PetroChina. Even though Warren Buffett recently sold off some of his shares, the largest oil producer in Asia is still a good buy, says Blaze Fabry, president of Chinavestor, a research firm. It's relatively cheap, with a price-to-earnings ratio of around 12 based on expected profits, and it has potential for growth as the demand for oil in China rises. The stock is up 74 percent for the past year. Chinavestor estimates PetroChina's net income for this year will be $22.6 billion.

China Mobile . As with PetroChina, the number of Chinese consumers makes this cellphone company's growth potential immense. "It's a very solid company that has very good quality management," says Richard Gao, portfolio manager at Matthews International Capital Management. "It's one of the companies that get benefit from living standard improvement and consumption growth in China." While the current p/e ratio hovers around 36, it is expected to drop to 16 as earnings rise in the coming year. Since the start of the year, the stock is up 85 percent. In 2006, net income was $ 8.52 billion.

Sina. The largest Internet portal in China is also growing as the Chinese depend more and more on the Internet. Gao points out that Internet users in China will surpass the number in the United States in the next year or two. The stock is relatively expensive, with a P/E ratio of just over 70, but that number is expected to fall as the company grows. Earnings for 2007 are estimated to reach almost $37 million. According to the company's quarterly report in August, net revenues increased 11 percent a year to $59.8 million, with advertising revenues up 40 percent. The share price has more than doubled over the past year.

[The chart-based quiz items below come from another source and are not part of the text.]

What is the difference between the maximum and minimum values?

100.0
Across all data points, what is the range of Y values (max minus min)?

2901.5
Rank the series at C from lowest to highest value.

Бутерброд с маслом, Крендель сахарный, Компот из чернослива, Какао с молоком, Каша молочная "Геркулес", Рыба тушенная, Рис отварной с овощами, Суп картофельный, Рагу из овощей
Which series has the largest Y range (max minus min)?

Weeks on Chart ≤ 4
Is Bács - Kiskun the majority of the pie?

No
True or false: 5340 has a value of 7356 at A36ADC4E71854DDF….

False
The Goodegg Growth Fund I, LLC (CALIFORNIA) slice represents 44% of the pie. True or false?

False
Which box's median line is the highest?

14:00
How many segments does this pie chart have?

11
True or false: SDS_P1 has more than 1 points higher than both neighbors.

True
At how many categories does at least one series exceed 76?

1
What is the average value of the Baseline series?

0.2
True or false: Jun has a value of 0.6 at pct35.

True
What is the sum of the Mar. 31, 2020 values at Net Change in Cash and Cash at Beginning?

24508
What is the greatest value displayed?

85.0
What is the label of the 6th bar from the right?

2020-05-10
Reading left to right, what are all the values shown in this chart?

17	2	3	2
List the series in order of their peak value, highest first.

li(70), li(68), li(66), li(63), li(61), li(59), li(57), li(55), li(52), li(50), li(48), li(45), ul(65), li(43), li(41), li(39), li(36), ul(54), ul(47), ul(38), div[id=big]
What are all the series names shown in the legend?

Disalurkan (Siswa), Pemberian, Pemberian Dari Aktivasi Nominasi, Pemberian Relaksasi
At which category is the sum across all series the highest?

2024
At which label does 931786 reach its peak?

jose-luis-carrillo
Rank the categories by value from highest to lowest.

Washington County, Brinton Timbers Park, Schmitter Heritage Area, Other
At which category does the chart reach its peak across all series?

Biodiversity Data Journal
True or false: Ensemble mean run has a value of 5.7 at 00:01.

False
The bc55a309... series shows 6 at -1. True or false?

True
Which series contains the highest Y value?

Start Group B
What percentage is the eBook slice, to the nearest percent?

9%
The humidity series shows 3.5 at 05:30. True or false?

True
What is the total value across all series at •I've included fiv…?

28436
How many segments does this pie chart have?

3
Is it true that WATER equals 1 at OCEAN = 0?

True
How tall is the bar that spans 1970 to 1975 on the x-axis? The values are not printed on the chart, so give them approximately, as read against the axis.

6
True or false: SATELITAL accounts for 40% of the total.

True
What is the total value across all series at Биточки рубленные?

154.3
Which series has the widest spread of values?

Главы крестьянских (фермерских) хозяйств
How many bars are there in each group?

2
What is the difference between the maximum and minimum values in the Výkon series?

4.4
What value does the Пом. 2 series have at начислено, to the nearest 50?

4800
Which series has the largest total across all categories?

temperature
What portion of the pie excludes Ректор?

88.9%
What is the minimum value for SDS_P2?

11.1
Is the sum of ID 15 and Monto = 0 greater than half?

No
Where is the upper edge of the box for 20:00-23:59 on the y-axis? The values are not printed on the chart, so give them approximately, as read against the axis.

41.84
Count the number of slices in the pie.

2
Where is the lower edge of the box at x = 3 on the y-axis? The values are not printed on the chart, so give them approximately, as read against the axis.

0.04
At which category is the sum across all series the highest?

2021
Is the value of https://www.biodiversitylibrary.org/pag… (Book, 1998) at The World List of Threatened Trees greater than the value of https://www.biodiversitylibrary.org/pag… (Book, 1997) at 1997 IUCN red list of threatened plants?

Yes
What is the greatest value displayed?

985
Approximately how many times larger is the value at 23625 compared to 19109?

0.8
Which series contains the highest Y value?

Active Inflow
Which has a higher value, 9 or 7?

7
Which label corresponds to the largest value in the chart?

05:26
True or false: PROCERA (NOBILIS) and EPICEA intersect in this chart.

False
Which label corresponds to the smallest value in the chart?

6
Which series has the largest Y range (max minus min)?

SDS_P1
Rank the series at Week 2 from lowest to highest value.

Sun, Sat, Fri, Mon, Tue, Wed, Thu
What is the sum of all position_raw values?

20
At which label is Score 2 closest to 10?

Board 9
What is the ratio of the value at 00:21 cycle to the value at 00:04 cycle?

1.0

China Southern Airlines. "The whole airline sector right now is super hot," Fabry says. As the Chinese become wealthier, they fly more. China Southern's operating revenue for the first six months of the year grew 19.2 percent over the same period a year earlier, the company said, while the number of passengers carried rose 16.6 percent to 26.4 million. Shares have quadrupled over the past year, although they've dipped a bit recently, making them a cheaper buy. In August, the company attributed its growth to a strong Chinese economy, good management, and cost controls. It added, though, that oil prices are likely to stay high, increasing operating costs.